## Work item
Leave the images out, and copy each of the records below exactly.

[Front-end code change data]

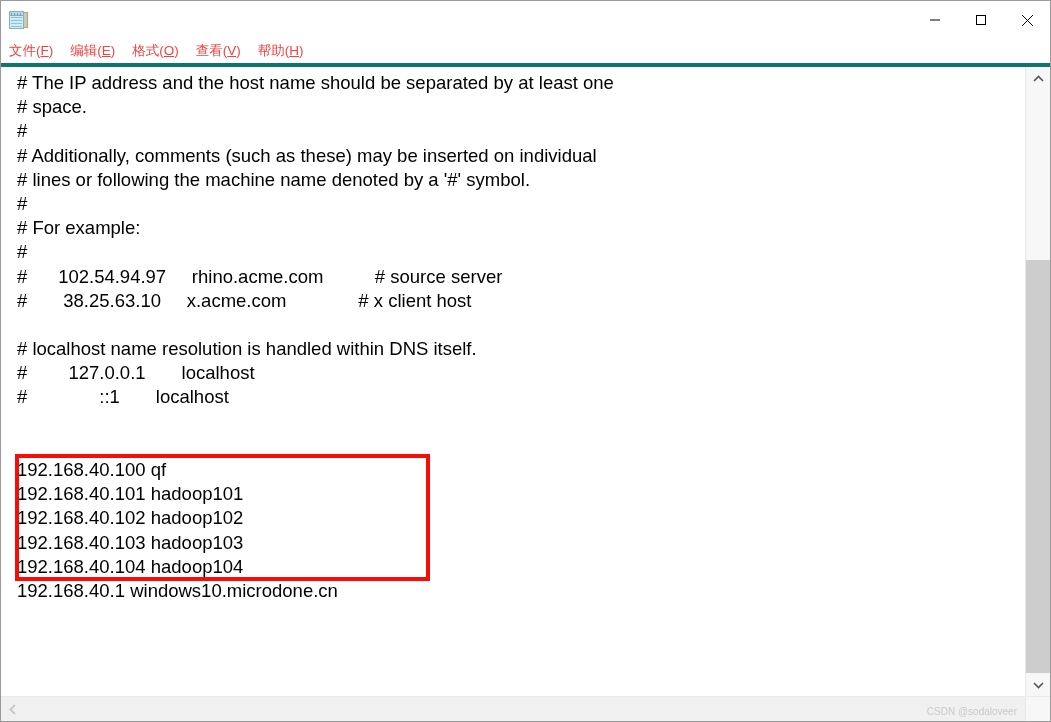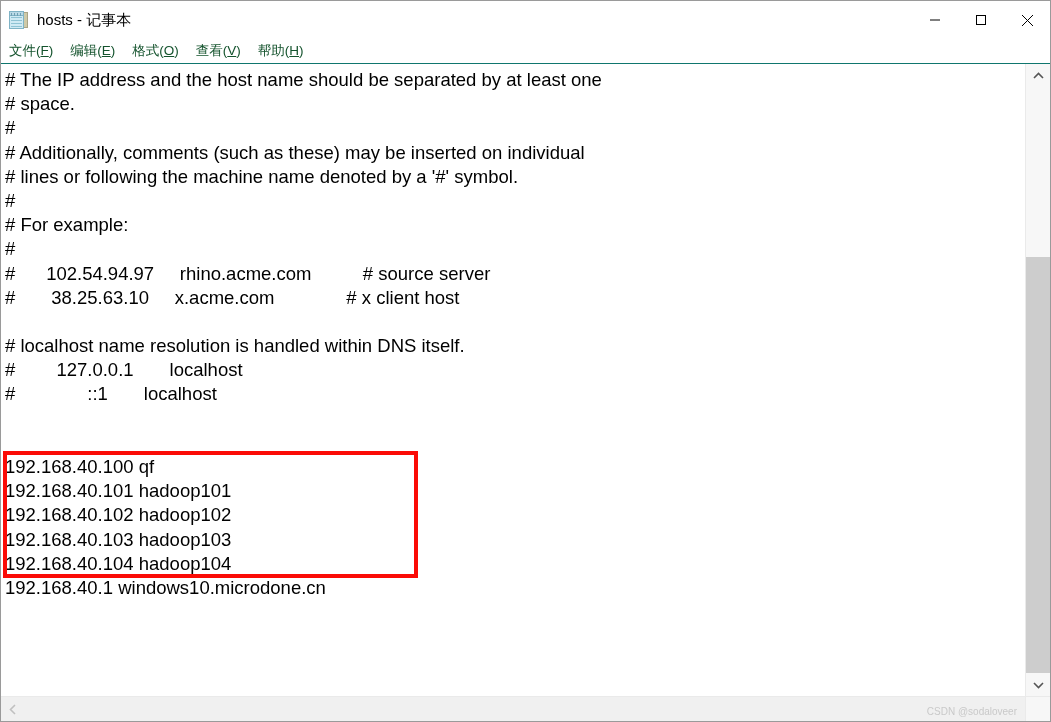--- a/index.html
+++ b/index.html
@@ -248,7 +248,6 @@
       <div class="pad-front"></div>
       <div class="rings"></div>
     </div>
-    <div class="title-text">hosts - 记事本</div>
 
     <div class="win-controls">
       <div class="win-btn">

## Result
--- a/index.html
+++ b/index.html
@@ -248,7 +248,6 @@
       <div class="pad-front"></div>
       <div class="rings"></div>
     </div>
-    <div class="title-text">hosts - 记事本</div>
 
     <div class="win-controls">
       <div class="win-btn">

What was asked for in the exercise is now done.